DFS: tiny memory footprint; returns a path quickly if deep solutions exist; easy to implement recursively or iteratively.
Both: foundational—build intuition for advanced methods (IDDFS, A*, D*, RRT, etc.).

Limitations

BFS: memory-hungry ( $O(b^d)$ ), can become infeasible at larger depths.
DFS: not optimal; can fail to terminate in infinite or cyclic spaces without careful handling (limits/visited).
Both (uninformed): ignore problem-specific guidance; scale poorly versus informed (heuristic) search.

Final Notes

You learned how to model problems as search over states, apply BFS to guarantee shortest paths on unit-cost spaces, and use DFS to find any feasible route with minimal memory. You implemented both an 8-puzzle solver and a robotics-style grid pathfinder.

These patterns directly transfer to more advanced planning and navigation algorithms and prepare you to add heuristics (A*), dynamic replanning (D*), or sampling-based planners—core tools in modern AI and robotics.

Next Steps for You:

Add heuristics: implement A* for the 8-puzzle using $h_1=$ number of misplaced tiles and $h_2=$ Manhattan distance; compare node expansions vs. BFS.

Scale the environment: switch the grid to an image-based occupancy map (e.g., PNG → grid), then compare BFS vs. A* with a Euclidean/Manhattan heuristic.
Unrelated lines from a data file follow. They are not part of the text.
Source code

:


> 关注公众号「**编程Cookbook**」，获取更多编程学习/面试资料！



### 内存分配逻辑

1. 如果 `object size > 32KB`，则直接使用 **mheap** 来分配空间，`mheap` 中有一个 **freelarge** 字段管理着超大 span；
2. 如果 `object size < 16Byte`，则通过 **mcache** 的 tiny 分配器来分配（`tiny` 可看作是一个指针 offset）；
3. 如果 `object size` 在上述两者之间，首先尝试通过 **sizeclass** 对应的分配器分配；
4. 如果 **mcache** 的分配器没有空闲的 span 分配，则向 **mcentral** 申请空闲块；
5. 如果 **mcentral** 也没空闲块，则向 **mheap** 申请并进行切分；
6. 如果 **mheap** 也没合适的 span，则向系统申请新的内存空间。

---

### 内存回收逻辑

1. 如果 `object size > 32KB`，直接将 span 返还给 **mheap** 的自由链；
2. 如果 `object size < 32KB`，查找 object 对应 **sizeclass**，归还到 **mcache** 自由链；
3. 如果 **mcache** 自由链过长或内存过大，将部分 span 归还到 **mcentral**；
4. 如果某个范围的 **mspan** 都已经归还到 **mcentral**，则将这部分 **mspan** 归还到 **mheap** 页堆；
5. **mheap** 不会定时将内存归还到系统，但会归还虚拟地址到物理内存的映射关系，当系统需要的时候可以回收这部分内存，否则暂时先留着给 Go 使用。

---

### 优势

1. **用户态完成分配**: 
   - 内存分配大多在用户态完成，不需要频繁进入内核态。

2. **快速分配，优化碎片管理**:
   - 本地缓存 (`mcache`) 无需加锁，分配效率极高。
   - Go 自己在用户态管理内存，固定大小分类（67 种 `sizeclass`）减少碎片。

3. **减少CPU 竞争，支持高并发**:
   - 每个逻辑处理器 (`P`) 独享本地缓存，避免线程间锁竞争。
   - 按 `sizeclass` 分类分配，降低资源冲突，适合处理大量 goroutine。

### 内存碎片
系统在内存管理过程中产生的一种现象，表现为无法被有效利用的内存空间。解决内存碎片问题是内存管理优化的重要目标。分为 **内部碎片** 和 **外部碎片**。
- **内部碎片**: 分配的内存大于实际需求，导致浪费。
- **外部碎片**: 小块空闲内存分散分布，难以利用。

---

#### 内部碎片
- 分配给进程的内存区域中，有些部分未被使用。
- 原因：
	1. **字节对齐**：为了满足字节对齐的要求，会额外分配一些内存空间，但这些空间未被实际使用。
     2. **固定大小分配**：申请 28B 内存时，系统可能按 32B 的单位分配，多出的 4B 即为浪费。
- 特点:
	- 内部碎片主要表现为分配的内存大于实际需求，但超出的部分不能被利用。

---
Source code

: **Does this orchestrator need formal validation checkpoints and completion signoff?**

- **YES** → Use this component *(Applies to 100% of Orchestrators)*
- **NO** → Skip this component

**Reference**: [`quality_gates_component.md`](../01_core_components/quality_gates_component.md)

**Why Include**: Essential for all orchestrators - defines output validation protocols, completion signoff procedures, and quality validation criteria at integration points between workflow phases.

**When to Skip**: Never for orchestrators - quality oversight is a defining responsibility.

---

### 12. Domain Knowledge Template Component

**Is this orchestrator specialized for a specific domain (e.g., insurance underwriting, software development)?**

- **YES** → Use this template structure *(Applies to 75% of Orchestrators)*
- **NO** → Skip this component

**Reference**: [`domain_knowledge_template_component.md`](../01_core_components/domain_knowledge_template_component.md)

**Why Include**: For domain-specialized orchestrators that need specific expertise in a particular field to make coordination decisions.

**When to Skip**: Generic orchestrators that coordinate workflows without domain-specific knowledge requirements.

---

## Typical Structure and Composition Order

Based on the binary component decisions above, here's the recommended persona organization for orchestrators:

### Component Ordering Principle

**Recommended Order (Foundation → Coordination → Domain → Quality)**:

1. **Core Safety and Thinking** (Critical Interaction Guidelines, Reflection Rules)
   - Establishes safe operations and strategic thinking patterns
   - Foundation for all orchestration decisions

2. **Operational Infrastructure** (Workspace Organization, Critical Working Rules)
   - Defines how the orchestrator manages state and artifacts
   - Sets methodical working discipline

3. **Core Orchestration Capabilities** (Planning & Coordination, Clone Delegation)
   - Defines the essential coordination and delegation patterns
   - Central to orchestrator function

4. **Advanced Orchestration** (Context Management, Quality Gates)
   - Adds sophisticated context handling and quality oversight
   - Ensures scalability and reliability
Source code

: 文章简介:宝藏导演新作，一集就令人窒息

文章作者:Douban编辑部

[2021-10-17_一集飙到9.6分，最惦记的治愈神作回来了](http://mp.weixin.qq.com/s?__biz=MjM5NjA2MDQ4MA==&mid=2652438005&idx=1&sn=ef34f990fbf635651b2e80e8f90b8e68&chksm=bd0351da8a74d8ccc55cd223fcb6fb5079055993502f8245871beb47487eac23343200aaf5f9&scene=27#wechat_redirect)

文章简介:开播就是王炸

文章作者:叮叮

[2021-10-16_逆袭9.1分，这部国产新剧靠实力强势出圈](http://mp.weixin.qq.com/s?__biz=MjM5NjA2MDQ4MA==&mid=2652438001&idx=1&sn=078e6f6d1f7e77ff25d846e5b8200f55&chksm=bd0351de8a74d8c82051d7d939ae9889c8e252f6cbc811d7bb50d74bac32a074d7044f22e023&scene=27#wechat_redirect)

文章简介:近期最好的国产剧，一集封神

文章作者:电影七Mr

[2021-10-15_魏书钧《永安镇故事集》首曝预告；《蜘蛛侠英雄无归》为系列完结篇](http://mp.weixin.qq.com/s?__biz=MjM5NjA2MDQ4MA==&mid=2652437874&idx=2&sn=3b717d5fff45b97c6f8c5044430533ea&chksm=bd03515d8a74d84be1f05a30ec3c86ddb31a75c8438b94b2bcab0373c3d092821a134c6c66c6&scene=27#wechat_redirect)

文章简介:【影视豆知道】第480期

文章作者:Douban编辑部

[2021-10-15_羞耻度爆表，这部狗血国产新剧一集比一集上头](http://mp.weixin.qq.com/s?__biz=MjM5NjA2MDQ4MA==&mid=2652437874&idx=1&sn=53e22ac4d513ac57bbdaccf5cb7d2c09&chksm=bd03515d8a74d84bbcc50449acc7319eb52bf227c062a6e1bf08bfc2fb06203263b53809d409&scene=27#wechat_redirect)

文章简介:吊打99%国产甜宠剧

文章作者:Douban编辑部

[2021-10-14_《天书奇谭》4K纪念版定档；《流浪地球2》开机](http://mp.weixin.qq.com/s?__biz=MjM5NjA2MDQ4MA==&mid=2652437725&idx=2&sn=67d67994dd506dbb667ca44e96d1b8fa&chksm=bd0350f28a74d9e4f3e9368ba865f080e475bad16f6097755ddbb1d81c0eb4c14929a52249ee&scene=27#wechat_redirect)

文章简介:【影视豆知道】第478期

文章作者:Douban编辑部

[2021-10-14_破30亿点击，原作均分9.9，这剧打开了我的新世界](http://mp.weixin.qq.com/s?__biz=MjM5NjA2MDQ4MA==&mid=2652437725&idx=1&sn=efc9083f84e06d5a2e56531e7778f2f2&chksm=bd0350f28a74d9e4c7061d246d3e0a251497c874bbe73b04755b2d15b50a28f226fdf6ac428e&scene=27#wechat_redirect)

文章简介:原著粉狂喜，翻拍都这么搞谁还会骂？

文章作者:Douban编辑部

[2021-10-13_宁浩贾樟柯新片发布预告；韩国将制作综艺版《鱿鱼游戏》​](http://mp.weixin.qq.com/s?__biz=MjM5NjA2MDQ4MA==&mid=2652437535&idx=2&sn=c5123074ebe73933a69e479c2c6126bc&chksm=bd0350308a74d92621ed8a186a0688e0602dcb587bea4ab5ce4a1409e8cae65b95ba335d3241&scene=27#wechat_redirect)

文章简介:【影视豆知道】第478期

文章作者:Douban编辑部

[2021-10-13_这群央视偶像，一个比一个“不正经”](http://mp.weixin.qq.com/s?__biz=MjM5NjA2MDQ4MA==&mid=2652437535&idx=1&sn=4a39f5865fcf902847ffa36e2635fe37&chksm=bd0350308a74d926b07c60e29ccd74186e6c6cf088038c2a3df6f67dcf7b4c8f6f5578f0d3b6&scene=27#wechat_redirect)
(Optional) Try IDDFS and bidirectional BFS on the 8-puzzle and measure empirical speedups.

References

[1] S. J. Russell and P. Norvig, Artificial Intelligence: A Modern Approach, 4th ed. Hoboken, NJ, USA: Pearson, 2020.
[2] R. E. Korf, “Depth-first iterative-deepening: An optimal admissible tree search,” Artificial Intelligence, vol. 27, no. 1, pp. 97–109, 1985.
[3] P. E. Hart, N. J. Nilsson, and B. Raphael, “A formal basis for the heuristic determination of minimum cost paths,” IEEE Transactions on Systems Science and Cybernetics, vol. 4, no. 2, pp. 100–107, 1968.
[4] J. Pearl, Heuristics: Intelligent Search Strategies for Computer Problem Solving. Boston, MA, USA: Addison-Wesley, 1984.
[5] R. E. Korf, “Finding optimal solutions to Rubik’s Cube using pattern databases,” AAAI, pp. 700–705, 1997; and related work on the 15/24-puzzle.
[6] S. M. LaValle, Planning Algorithms. Cambridge, U.K.: Cambridge Univ. Press, 2006.
[7] T. H. Cormen, C. E. Leiserson, R. L. Rivest, and C. Stein, Introduction to Algorithms, 3rd ed. Cambridge, MA, USA: MIT Press, 2009.